*Instructions to follow*.
Print every line of the material below exactly as it stands, but omit the pictures.

*The data*.
%%

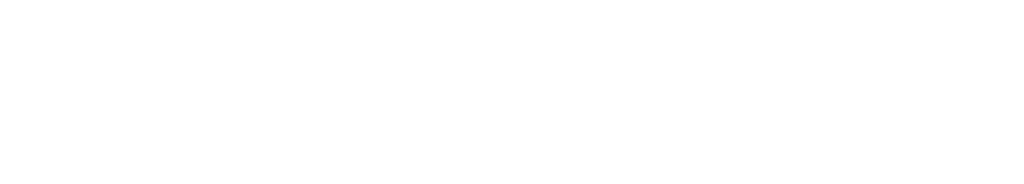
<source format=kicad_pcb>
(kicad_pcb
	(version 20241229)
	(generator "pcbnew")
	(generator_version "9.0")
	(general
		(thickness 1.6)
		(legacy_teardrops no)
	)
	(paper "A4")
	(title_block
		(title "Retro Imponator Led Array - Omega")
		(date "2026-02-27")
		(rev "1.0-pre")
		(company "Erik Brenn, 2026")
	)
	(layers
		(0 "F.Cu" signal)
		(2 "B.Cu" power)
		(13 "F.Paste" user)
		(15 "B.Paste" user)
		(5 "F.SilkS" user "F.Silkscreen")
		(7 "B.SilkS" user "B.Silkscreen")
		(1 "F.Mask" user)
		(3 "B.Mask" user)
		(19 "Cmts.User" user "User.Comments")
		(25 "Edge.Cuts" user)
		(27 "Margin" user)
		(31 "F.CrtYd" user "F.Courtyard")
		(29 "B.CrtYd" user "B.Courtyard")
		(35 "F.Fab" user)
	)
	(setup
		(stackup
			(layer "F.SilkS"
				(type "Top Silk Screen")
			)
			(layer "F.Paste"
				(type "Top Solder Paste")
			)
			(layer "F.Mask"
				(type "Top Solder Mask")
				(thickness 0.01)
			)
			(layer "F.Cu"
				(type "copper")
				(thickness 0.035)
			)
			(layer "dielectric 1"
				(type "core")
				(thickness 1.51)
				(material "FR4")
				(epsilon_r 4.5)
				(loss_tangent 0.02)
			)
			(layer "B.Cu"
				(type "copper")
				(thickness 0.035)
			)
			(layer "B.Mask"
				(type "Bottom Solder Mask")
				(thickness 0.01)
			)
			(layer "B.Paste"
				(type "Bottom Solder Paste")
			)
			(layer "B.SilkS"
				(type "Bottom Silk Screen")
			)
			(copper_finish "HAL lead-free")
			(dielectric_constraints no)
		)
		(pad_to_mask_clearance 0.1)
		(solder_mask_min_width 0.1)
		(allow_soldermask_bridges_in_footprints no)
		(tenting front back)
		(pcbplotparams
			(layerselection 0x00000000_00000000_55555555_5755f5ff)
			(plot_on_all_layers_selection 0x00000000_00000000_00000000_00000000)
			(disableapertmacros no)
			(usegerberextensions no)
			(usegerberattributes yes)
			(usegerberadvancedattributes yes)
			(creategerberjobfile yes)
			(dashed_line_dash_ratio 12.000000)
			(dashed_line_gap_ratio 3.000000)
			(svgprecision 4)
			(plotframeref no)
			(mode 1)
			(useauxorigin no)
			(hpglpennumber 1)
			(hpglpenspeed 20)
			(hpglpendiameter 15.000000)
			(pdf_front_fp_property_popups yes)
			(pdf_back_fp_property_popups yes)
			(pdf_metadata yes)
			(pdf_single_document no)
			(dxfpolygonmode yes)
			(dxfimperialunits yes)
			(dxfusepcbnewfont yes)
			(psnegative no)
			(psa4output no)
			(plot_black_and_white yes)
			(sketchpadsonfab no)
			(plotpadnumbers no)
			(hidednponfab no)
			(sketchdnponfab yes)
			(crossoutdnponfab yes)
			(subtractmaskfromsilk no)
			(outputformat 1)
			(mirror no)
			(drillshape 1)
			(scaleselection 1)
			(outputdirectory "")
		)
	)
	(net 0 "")
	(gr_text "Tips: \n - Minimum grid : 0.25mm  \n - Theme:  Monokai High Contrast"
		(at 27 38 0)
		(layer "Cmts.User")
		(uuid "c12b18ec-0585-42e2-88f2-6bb81f3432cc")
		(effects
			(font
				(size 4 4)
				(thickness 0.5)
			)
			(justify left bottom)
		)
	)
	(embedded_fonts no)
)

</source>
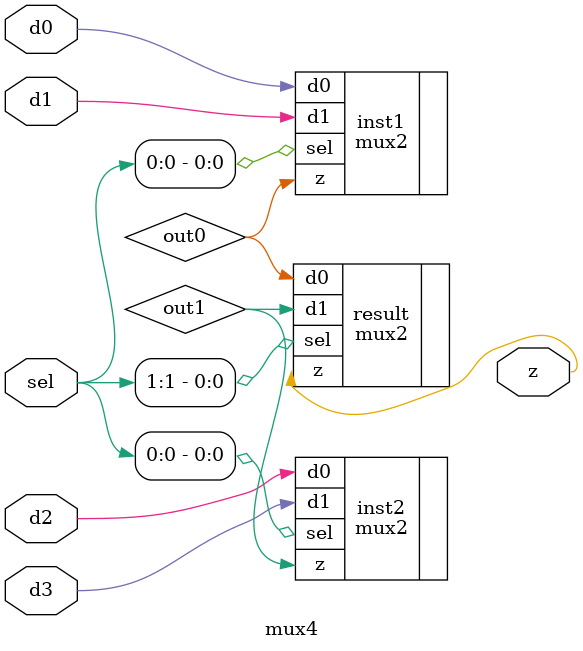
<source format=sv>
module mux4 (
    input logic d0,          // Data input 0
    input logic d1,          // Data input 1
    input logic d2,          // Data input 2
    input logic d3,          // Data input 3
    input logic [1:0] sel,   // Select input
    output logic z           // Output
);

// Put your code here
// ------------------
logic out0, out1;

mux2 inst1(.d0(d0), .d1(d1), .sel(sel[0]), .z(out0));

mux2 inst2(.d0(d2), .d1(d3), .sel(sel[0]), .z(out1));

mux2 result(.d0(out0), .d1(out1), .sel(sel[1]), .z(z));
// End of your code

endmodule

</source>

%%

*Finished exercise*.
<source format=kicad_pcb>
(kicad_pcb
	(version 20241229)
	(generator "pcbnew")
	(generator_version "9.0")
	(general
		(thickness 1.6)
		(legacy_teardrops no)
	)
	(paper "A4")
	(title_block
		(title "Retro Imponator Led Array - Omega")
		(date "2026-02-27")
		(rev "1.0-pre")
		(company "Erik Brenn, 2026")
	)
	(layers
		(0 "F.Cu" signal)
		(2 "B.Cu" power)
		(13 "F.Paste" user)
		(15 "B.Paste" user)
		(5 "F.SilkS" user "F.Silkscreen")
		(7 "B.SilkS" user "B.Silkscreen")
		(1 "F.Mask" user)
		(3 "B.Mask" user)
		(19 "Cmts.User" user "User.Comments")
		(25 "Edge.Cuts" user)
		(27 "Margin" user)
		(31 "F.CrtYd" user "F.Courtyard")
		(29 "B.CrtYd" user "B.Courtyard")
		(35 "F.Fab" user)
	)
	(setup
		(stackup
			(layer "F.SilkS"
				(type "Top Silk Screen")
			)
			(layer "F.Paste"
				(type "Top Solder Paste")
			)
			(layer "F.Mask"
				(type "Top Solder Mask")
				(thickness 0.01)
			)
			(layer "F.Cu"
				(type "copper")
				(thickness 0.035)
			)
			(layer "dielectric 1"
				(type "core")
				(thickness 1.51)
				(material "FR4")
				(epsilon_r 4.5)
				(loss_tangent 0.02)
			)
			(layer "B.Cu"
				(type "copper")
				(thickness 0.035)
			)
			(layer "B.Mask"
				(type "Bottom Solder Mask")
				(thickness 0.01)
			)
			(layer "B.Paste"
				(type "Bottom Solder Paste")
			)
			(layer "B.SilkS"
				(type "Bottom Silk Screen")
			)
			(copper_finish "HAL lead-free")
			(dielectric_constraints no)
		)
		(pad_to_mask_clearance 0.1)
		(solder_mask_min_width 0.1)
		(allow_soldermask_bridges_in_footprints no)
		(tenting front back)
		(pcbplotparams
			(layerselection 0x00000000_00000000_55555555_5755f5ff)
			(plot_on_all_layers_selection 0x00000000_00000000_00000000_00000000)
			(disableapertmacros no)
			(usegerberextensions no)
			(usegerberattributes yes)
			(usegerberadvancedattributes yes)
			(creategerberjobfile yes)
			(dashed_line_dash_ratio 12.000000)
			(dashed_line_gap_ratio 3.000000)
			(svgprecision 4)
			(plotframeref no)
			(mode 1)
			(useauxorigin no)
			(hpglpennumber 1)
			(hpglpenspeed 20)
			(hpglpendiameter 15.000000)
			(pdf_front_fp_property_popups yes)
			(pdf_back_fp_property_popups yes)
			(pdf_metadata yes)
			(pdf_single_document no)
			(dxfpolygonmode yes)
			(dxfimperialunits yes)
			(dxfusepcbnewfont yes)
			(psnegative no)
			(psa4output no)
			(plot_black_and_white yes)
			(sketchpadsonfab no)
			(plotpadnumbers no)
			(hidednponfab no)
			(sketchdnponfab yes)
			(crossoutdnponfab yes)
			(subtractmaskfromsilk no)
			(outputformat 1)
			(mirror no)
			(drillshape 1)
			(scaleselection 1)
			(outputdirectory "")
		)
	)
	(net 0 "")
	(gr_text "Tips: \n - Minimum grid : 0.25mm  \n - Theme:  Monokai High Contrast"
		(at 27 38 0)
		(layer "Cmts.User")
		(uuid "c12b18ec-0585-42e2-88f2-6bb81f3432cc")
		(effects
			(font
				(size 4 4)
				(thickness 0.5)
			)
			(justify left bottom)
		)
	)
	(embedded_fonts no)
)

</source>
<source format=sv>
module mux4 (
    input logic d0,          // Data input 0
    input logic d1,          // Data input 1
    input logic d2,          // Data input 2
    input logic d3,          // Data input 3
    input logic [1:0] sel,   // Select input
    output logic z           // Output
);

// Put your code here
// ------------------
logic out0, out1;

mux2 inst1(.d0(d0), .d1(d1), .sel(sel[0]), .z(out0));

mux2 inst2(.d0(d2), .d1(d3), .sel(sel[0]), .z(out1));

mux2 result(.d0(out0), .d1(out1), .sel(sel[1]), .z(z));
// End of your code

endmodule

</source>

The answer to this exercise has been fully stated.